Taste: A.V. Club taste-testers were pleasantly surprised by the taste. Though one guinea pig noted "It smells exactly like Dimetapp and looks like a melted popsicle," most found its taste pleasing and light, not unlike watered-down grape Kool-Aid. "It's really tart at first, then mellows out," one tester opined before passing out and crashing to the floor. (No, not really.)

Office reactions:

— "It's like 7-Up with purple in it."

— "It's actually pretty pleasant."

— "Smells like Smarties."

— "I'd get a grill and drank some of this."

— "It'd taste good with alcohol."

— "Tastes like fermented Nerds."

— "My mouth reacted badly."

— "It's so anticlimactic." "It won't be when we're all asleep at our desks in five minutes."

— "It's really not bad at all; I expected it to be far worse—syrupy, overly sweet."

— "It's fizzy, pretty light, and mostly enjoyable. It might be a little too much with a whole can, though."

— "I don't know if it's because it's 1:18 p.m. on Friday or because of the Drank, but suddenly I've got a good mellow going."

— "Tastes a bit like children's chewable grape Tylenol mixed with soda water. Not as intolerable as expected. I would probably hang out and drink up to the two-can advised limit while bumpin' Chamillionaire from my low-rider."

— "I'm feeling pleasantly sleepy, like I just dropped some valerian and chased it with some rose hips. Ah, all is right with the universe now, and I appreciate the music of Three 6 Mafia in a whole new way. Verily, they are gods among men."

— "I would recommend it to others, but only in a mocking fashion."

— "As flavor goes, it's far superior to any of the crappy Mountain Dew Dewmocracy flavors we tried a couple of weeks ago. I'd actually drink this."

— "I hope it works. I like being tired."

Ever the fearless journalist, Genevieve Koski volunteered to drink a comparatively heavy dose of Drank. Here are her observations:

— "I'm having trouble forming… [Long, awkward pause, during which other people laugh.] …thoughts."

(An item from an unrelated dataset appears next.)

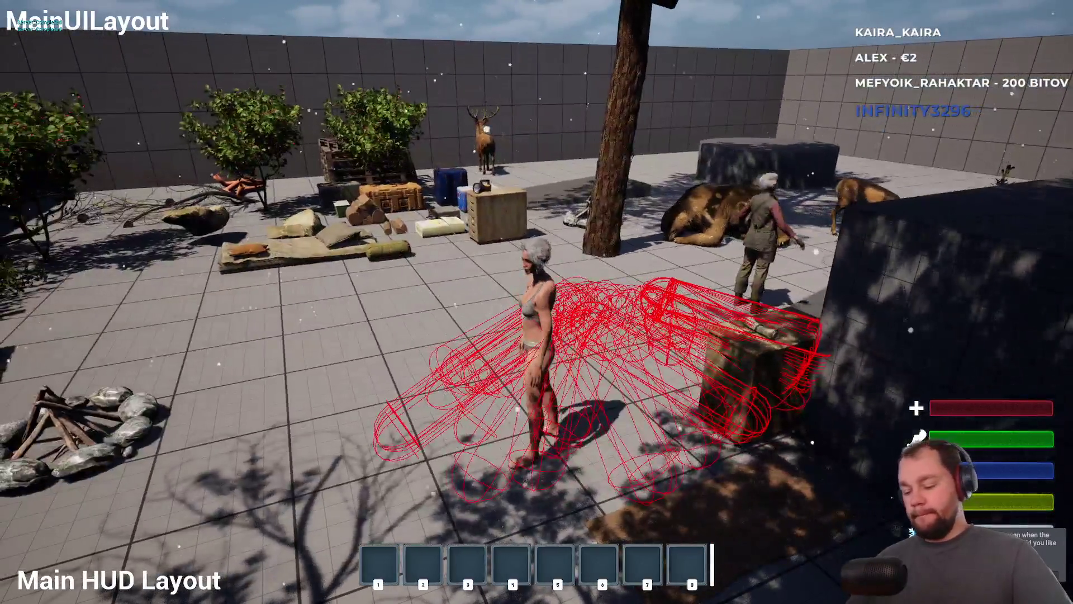
key(F11)
key(Escape)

— "It's like being slightly drunk without any of the lowered inhibitions. And isn't that the point of being drunk?"

— "I actually am feeling some sort of effect, somewhat akin to a secondhand buzz. I feel just slightly stupider: It just took me a good while to process the sentence I was reading, and I kept zoning out. The words kept shifting and I found myself looking through the computer screen. I don't feel tired, just… blurry, I guess you'd say. I just wanna go outside and sit in the grass and listen to some music now."

Where to find it: Price and availability both suck. Josh Modell ended up paying around $16 for one can of Drank after shipping and handling, and had to buy his can on eBay. So don't go looking for this down at the Stop 'N' Shop. Unsurprisingly, the drink is available primarily in the South. A full list of locations carrying Drank can be found at that oh-so-purple Drank site.